ORDER BY a.timestamp, a.id DESC LIMIT 10
-
Increasing limit to 500, which produces a different sort method/key such as
Limit (cost=511622.95..511624.20 rows=500 width=24) (actual time=385.317..385.383 rows=500 loops=1) -> Sort (cost=511622.95..511634.24 rows=4517 width=24) (actual time=385.315..385.348 rows=500 loops=1) Sort Key: a.timestamp DESC Sort Method: top-N heapsort Memory: 64kB -> Nested Loop (cost=1.12..511397.87 rows=4517 width=24) (actual time=0.028..374.960 rows=83116 loops=1) -> Index Scan using index_1 on b (cost=0.56..37701.50 rows=68004 width=16) (actual time=0.019..35.351 rows=83116 loops=1) Index Cond: (field_1 = 'some string'::text) Filter: (field_3 >= '14000'::double precision) Rows Removed by Filter: 349 -> Index Scan using a_pkey on stac (cost=0.56..6.96 rows=1 width=24) (actual time=0.004..0.004 rows=1 loops=83116) Index Cond: (a.id = b.a_id) Filter: (( > '2020-01-01 18:59:59.999999-05'::timestamp with time zone) AND (some_fild = 4)) Planning time: 0.382 ms Execution time: 385.440 ms
But why? How, to some extent, forcing “more complexity” into my query, makes the query planer decide “oh let’s use heap sort”, and they become quicker? I would love to understand why these generate faster queries before implementing them. My team and I also intend to migrate to newer versions but we’re uncertain where to focus our efforts first to have concrete and understandable results.
Edit:
select
*
FROM a
INNER JOIN b
ON b.a_id = a.id --> This is a 1:1 Relationship
WHERE b.field_a = '...' --> ~83465 rows matching in b
AND b.field_b >= 14000 --> ~2938319 rows matching in b
AND a.field_a = 4 --> ~3868810 rows matching in a
AND a.field_b > '2020-01-01T23:59:59.999999Z' --> ~3818223 rows matching in a
ORDER BY observed desc LIMIT 10 OFFSET 0
I noticed a significant loss of performance when running simple counts for field_a and field_b when joining the two tables
select count(*) from a where a.field_a = 4
[0.5s] and
select count(*) from a inner join b on a.id = b.a_id where a.field_a = 4
[15s]
Also notice that table_a.id and table_b.a_id (FK) are UUID
Answer :
Simply put, the optimizer believes that for your current filters, if it just reads the table in the right order (a.timestamp DESC
) and join from there, it won’t take long to find 10 matching rows. In reality, it actually needed to loop through the top 3,535,779 rows before it makes 10 matches.

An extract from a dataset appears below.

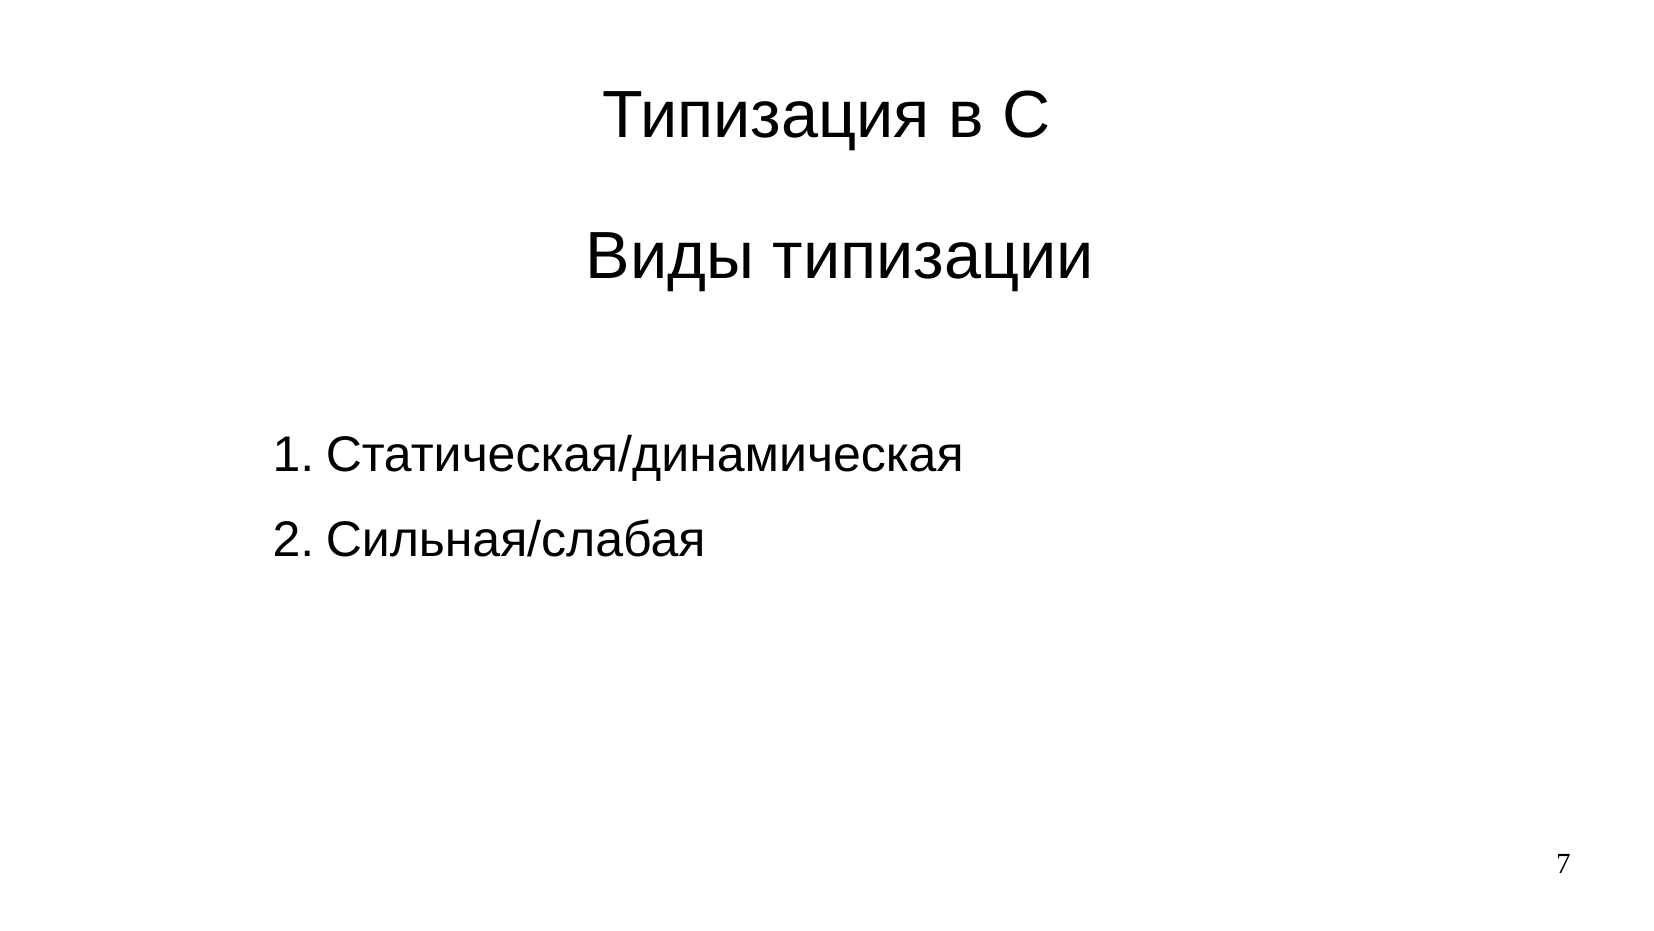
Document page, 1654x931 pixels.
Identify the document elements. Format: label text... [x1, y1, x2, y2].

title Типизация в C [82, 37, 1571, 193]
list Виды типизации Статическая/динамическая Сильная/слабая [255, 217, 1426, 758]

You haven’t provided stats for (1) but an educated guess would be that changing the query to order in the opposite direction means that it finds matching rows a lot sooner. This would be the case if your other filters are more likely to be true for earlier timestamp
values.
(2) same as (1) you’re now ordering by timestamp (asc)

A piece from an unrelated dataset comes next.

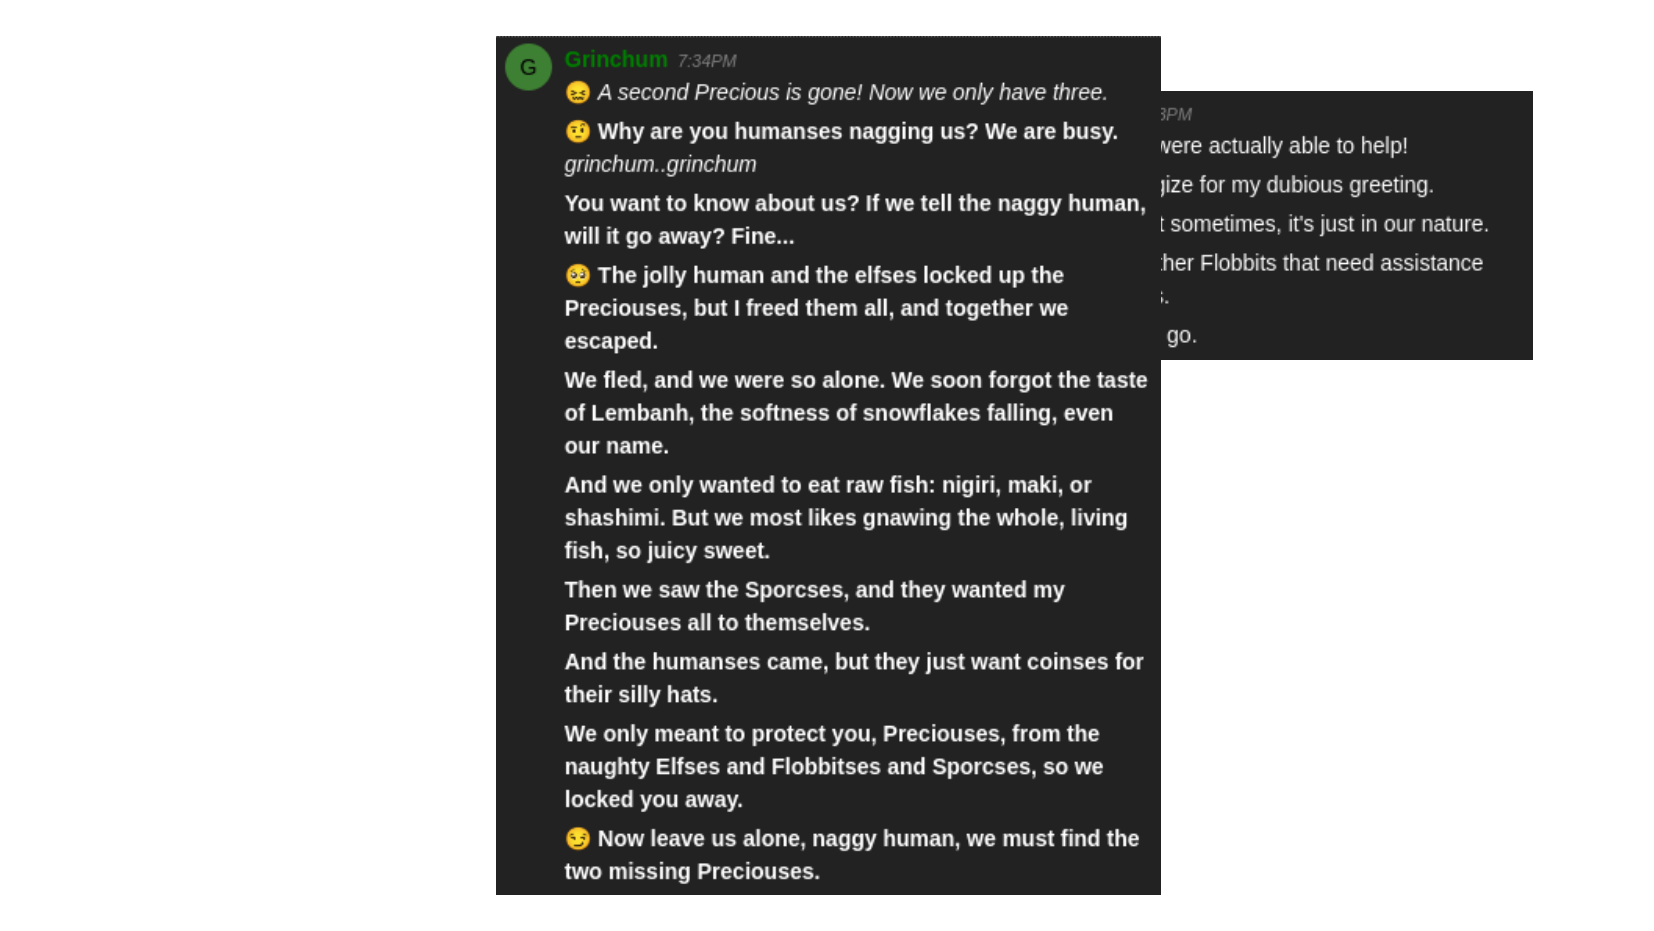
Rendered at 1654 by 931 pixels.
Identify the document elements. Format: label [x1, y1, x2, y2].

picture [496, 36, 1533, 895]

(3) increasing the number of rows you want it to find will linearly increase the amount of rows it would compute it needs to loop through in order to find enough matching rows. This increases the cost of this method above a certain threshold – the cost of using the filters to drive the query and sorting the results.
My advise would be to give the optimizer a better idea of how selective your other filters are. If they are related to the timestamp
(as suggested by (2) and (3)) then this information is going to be very tricky for it to pick up.